→ Data for this exercise
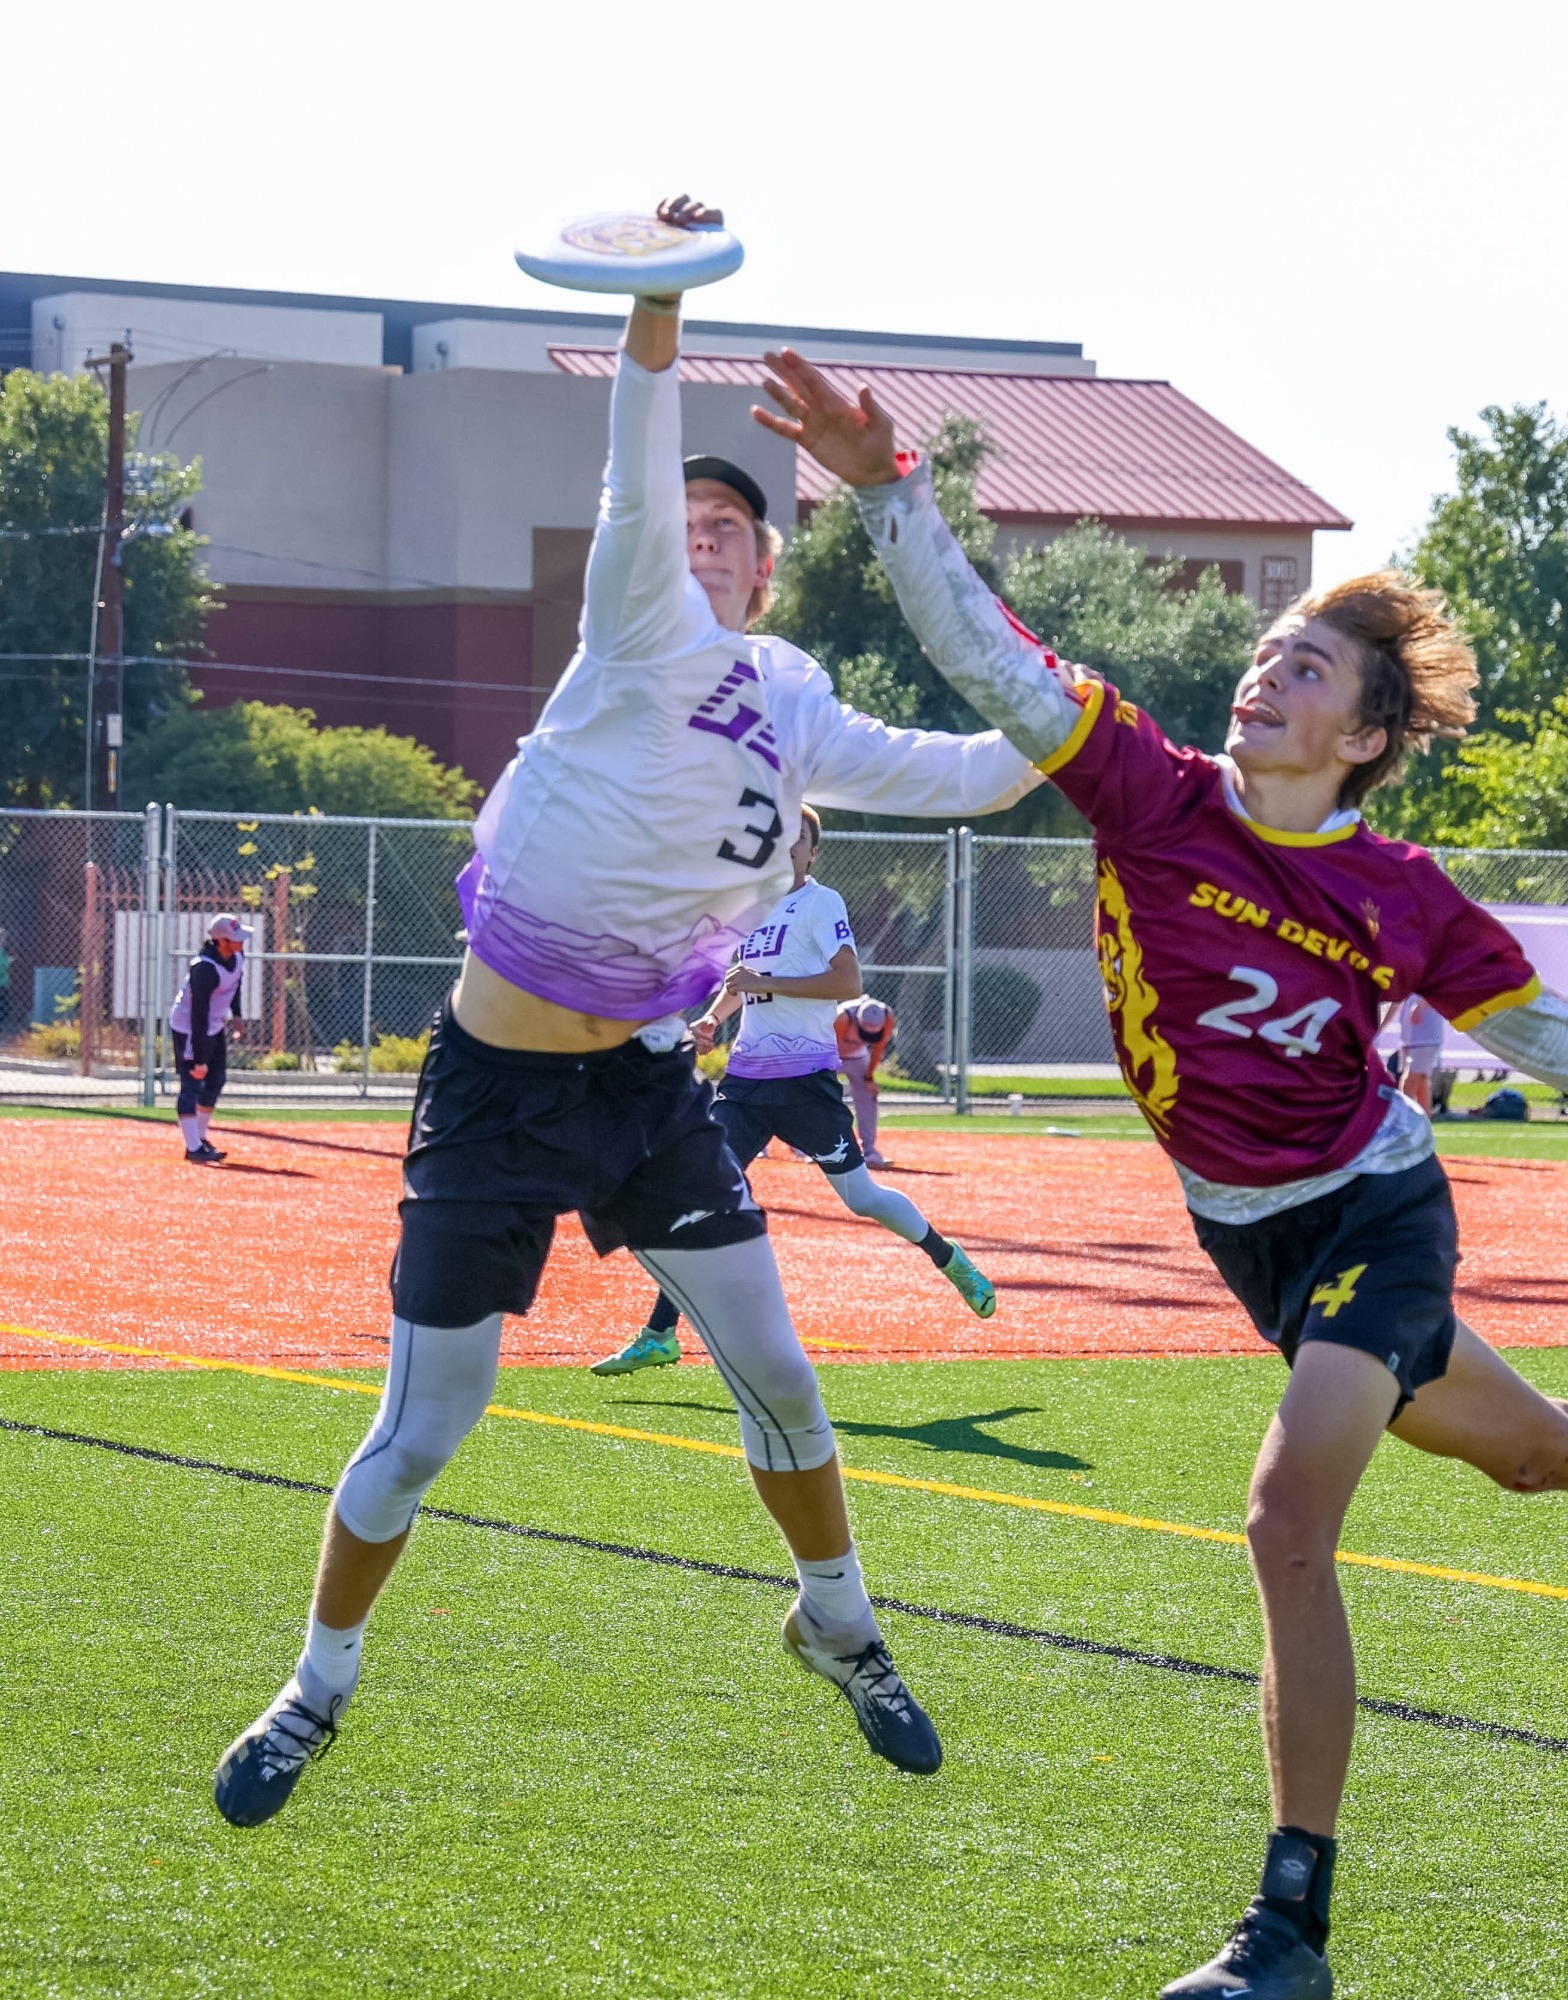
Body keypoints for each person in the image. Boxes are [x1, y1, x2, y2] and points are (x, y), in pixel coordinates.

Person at [754, 351, 1568, 2000]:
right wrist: (888, 489)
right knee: (1539, 1453)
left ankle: (1286, 1927)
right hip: (1249, 1243)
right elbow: (983, 652)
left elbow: (1553, 1034)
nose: (1262, 672)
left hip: (1374, 1211)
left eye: (1302, 667)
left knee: (1285, 1514)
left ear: (1362, 733)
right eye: (1265, 651)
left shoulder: (1398, 890)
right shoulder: (1141, 786)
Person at [210, 200, 1043, 1829]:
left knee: (782, 1384)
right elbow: (633, 438)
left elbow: (970, 775)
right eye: (684, 513)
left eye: (731, 520)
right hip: (496, 1090)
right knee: (420, 1435)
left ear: (770, 557)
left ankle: (844, 1626)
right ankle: (316, 1684)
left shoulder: (794, 703)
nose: (700, 528)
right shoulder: (632, 617)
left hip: (651, 1090)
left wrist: (1066, 718)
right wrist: (656, 303)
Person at [591, 805, 993, 1375]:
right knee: (699, 1194)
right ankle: (660, 1334)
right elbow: (742, 985)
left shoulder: (821, 902)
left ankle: (946, 1257)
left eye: (796, 839)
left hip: (805, 1083)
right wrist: (711, 1020)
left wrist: (764, 983)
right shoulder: (751, 910)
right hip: (747, 1082)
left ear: (811, 851)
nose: (783, 847)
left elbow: (847, 982)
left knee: (862, 1198)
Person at [169, 914, 250, 1163]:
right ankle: (192, 1147)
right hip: (190, 1029)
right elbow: (198, 1014)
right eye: (235, 938)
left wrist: (236, 1015)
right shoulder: (203, 968)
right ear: (221, 941)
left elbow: (235, 985)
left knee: (216, 1081)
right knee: (193, 1082)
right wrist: (200, 1057)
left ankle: (200, 1139)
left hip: (213, 1026)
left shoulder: (236, 957)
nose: (241, 942)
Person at [835, 993, 896, 1167]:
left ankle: (869, 1151)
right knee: (816, 1097)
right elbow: (827, 1048)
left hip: (857, 1058)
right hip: (830, 1057)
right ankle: (813, 1149)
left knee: (868, 1096)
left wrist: (869, 1077)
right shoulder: (843, 1017)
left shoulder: (887, 1017)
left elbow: (878, 1048)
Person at [1390, 992, 1443, 1116]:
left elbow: (1437, 986)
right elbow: (1396, 1000)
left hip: (1428, 1035)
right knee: (1421, 1083)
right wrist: (1381, 1025)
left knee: (1410, 1080)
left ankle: (1404, 1121)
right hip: (1408, 1036)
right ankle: (1425, 1128)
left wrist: (1421, 1004)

→ The problem
Output exactly the lines from the one with "left hip: (651, 1090)" through the final line of the listing above.

→ Exercise solution
left hip: (651, 1090)
left wrist: (1066, 718)
right wrist: (656, 303)
Person at [591, 805, 993, 1375]:
right knee: (699, 1194)
right ankle: (660, 1334)
right elbow: (742, 985)
left shoulder: (821, 902)
left ankle: (946, 1257)
left eye: (796, 839)
left hip: (805, 1083)
right wrist: (711, 1020)
left wrist: (764, 983)
right shoulder: (751, 910)
right hip: (747, 1082)
left ear: (811, 851)
nose: (783, 847)
left elbow: (847, 982)
left knee: (862, 1198)
Person at [169, 914, 250, 1163]:
right ankle: (192, 1147)
right hip: (190, 1029)
right elbow: (198, 1014)
right eye: (235, 938)
left wrist: (236, 1015)
right shoulder: (203, 968)
right ear: (221, 941)
left elbow: (235, 985)
left knee: (216, 1081)
right knee: (193, 1082)
right wrist: (200, 1057)
left ankle: (200, 1139)
left hip: (213, 1026)
left shoulder: (236, 957)
nose: (241, 942)
Person at [835, 993, 896, 1167]:
left ankle: (869, 1151)
right knee: (816, 1097)
right elbow: (827, 1048)
left hip: (857, 1058)
right hip: (830, 1057)
right ankle: (813, 1149)
left knee: (868, 1096)
left wrist: (869, 1077)
right shoulder: (843, 1017)
left shoulder: (887, 1017)
left elbow: (878, 1048)
Person at [1390, 992, 1443, 1116]:
left elbow: (1437, 986)
right elbow: (1396, 1000)
left hip: (1428, 1035)
right knee: (1421, 1083)
right wrist: (1381, 1025)
left knee: (1410, 1080)
left ankle: (1404, 1121)
right hip: (1408, 1036)
right ankle: (1425, 1128)
left wrist: (1421, 1004)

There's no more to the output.